If you have a lot of disposable income, a second home can be an excellent investment opportunity. Here, we’ll tell you everything you need to know about buying a second home, from looking at listings to picking up the keys.

Two houses for someone who says I have a mortgage and want to buy another house

According to the NAHB, there were approximately 7.4 million second homes in the United States in 2016. Owning a vacation or weekend home is a dream of many Americans, particularly in states like Florida, where 15% of all second homes are located.

If you already have a mortgage and want to buy a second home, get in touch with one of our top-rated real estate agents to learn how they can help you save thousands on your purchase.

In this guide, we’ll walk you through the ins and outs of buying a second home: what counts as a second home, the upsides, downsides, and how to acquire a mortgage and make a purchase.

What is considered a second home?

A second home is defined as a residence that a homeowner plans to live in for a portion of the year besides the house they currently live in. Usually, a second home needs to be either a certain distance away from the homeowner’s primary residence, located in a resort/vacation area, or situated in a city they frequently travel to for business.

While there is occasionally some overlap between investment properties and secondary homes, the main difference between the two is that an investment property is used primarily for financial benefit, not for personal use.

Is buying a second home worth it?

Buying a second home can be worth it if you have sufficient disposable income. If you have money to spend, and you want to put it into real estate, buying another home can be a great idea and an excellent investment.

However, it’s important to make absolutely sure that you can afford it. Some financial advisors believe that a homeowner should only buy a second property if they can pay for it in cash. In their view, taking out a loan for a second home should be completely out of the question. While not everyone would agree with this advice, it does highlight the dangers of buying a second home: you can end up struggling to pay off two properties that you can’t afford.

When evaluating whether to buy a second home, consider these questions:

  • How often do you plan to use it?

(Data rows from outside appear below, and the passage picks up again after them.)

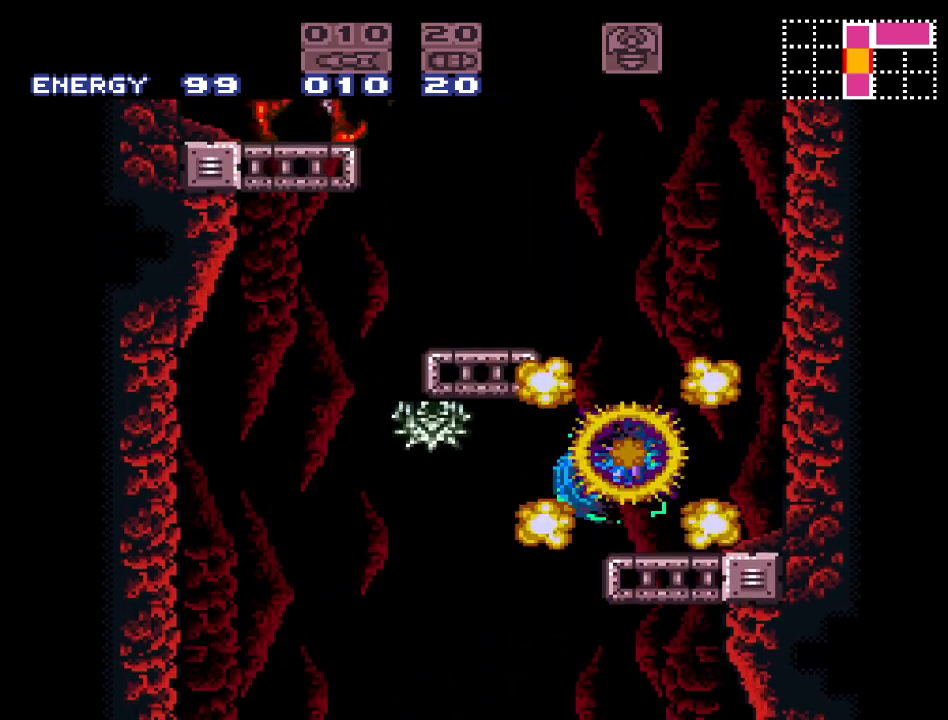
{"buttons": ["Y"], "events": [[167, "B", "up"], [283, "DPAD_RIGHT", "up"]]}
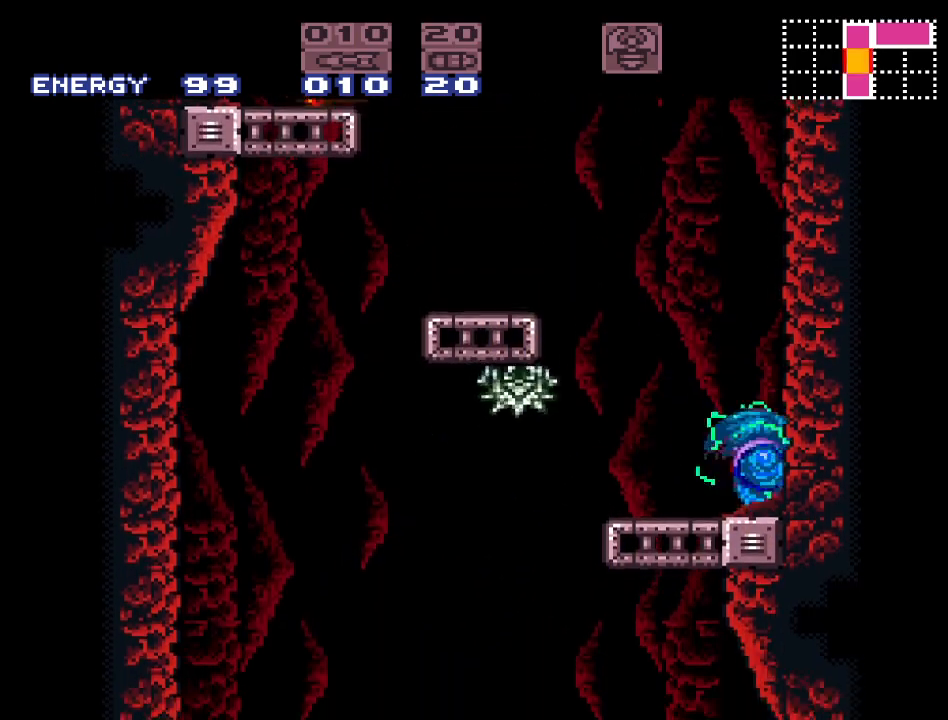
{"buttons": ["B", "Y", "DPAD_LEFT"], "events": [[33, "DPAD_LEFT", "down"], [317, "B", "down"]]}
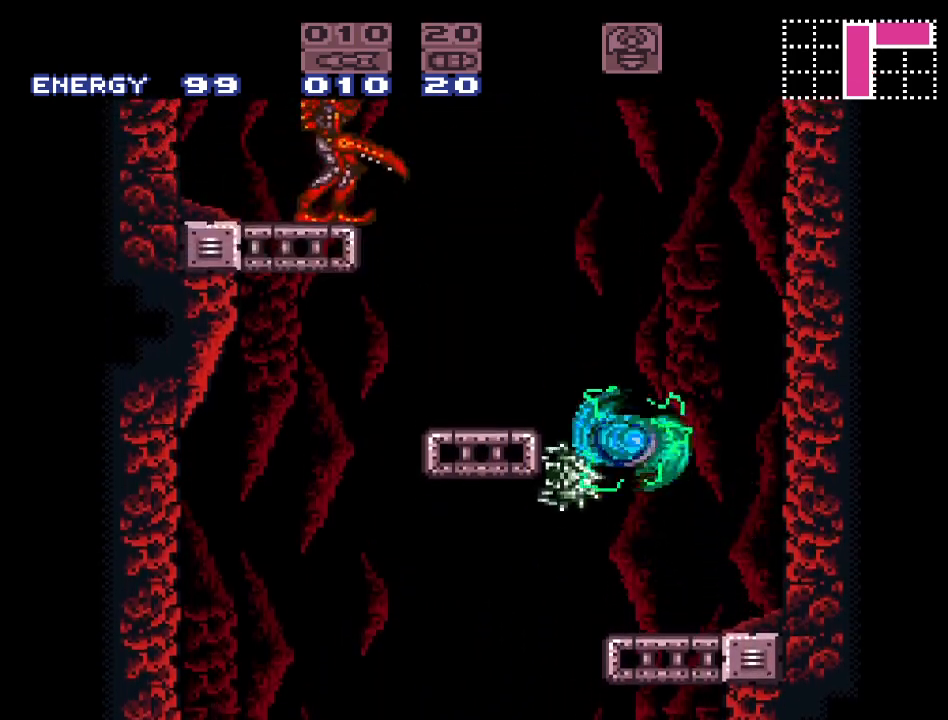
{"buttons": ["Y"], "events": [[100, "DPAD_LEFT", "up"], [250, "B", "up"], [350, "DPAD_RIGHT", "down"], [500, "DPAD_RIGHT", "up"]]}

If you only plan to spend one or two weeks there each year, there are likely more affordable options available.
  • Are you financially ready? Make sure your finances are in order and speak with a financial advisor if possible. Don’t let yourself end up with huge amounts of debt that you can’t pay off.
  • Can you make a commitment? Just like any real estate purchase, buying a second home is a huge commitment. Be honest with yourself and make sure your house in the mountains isn’t just a fleeting fantasy.

What are the benefits of owning a second home?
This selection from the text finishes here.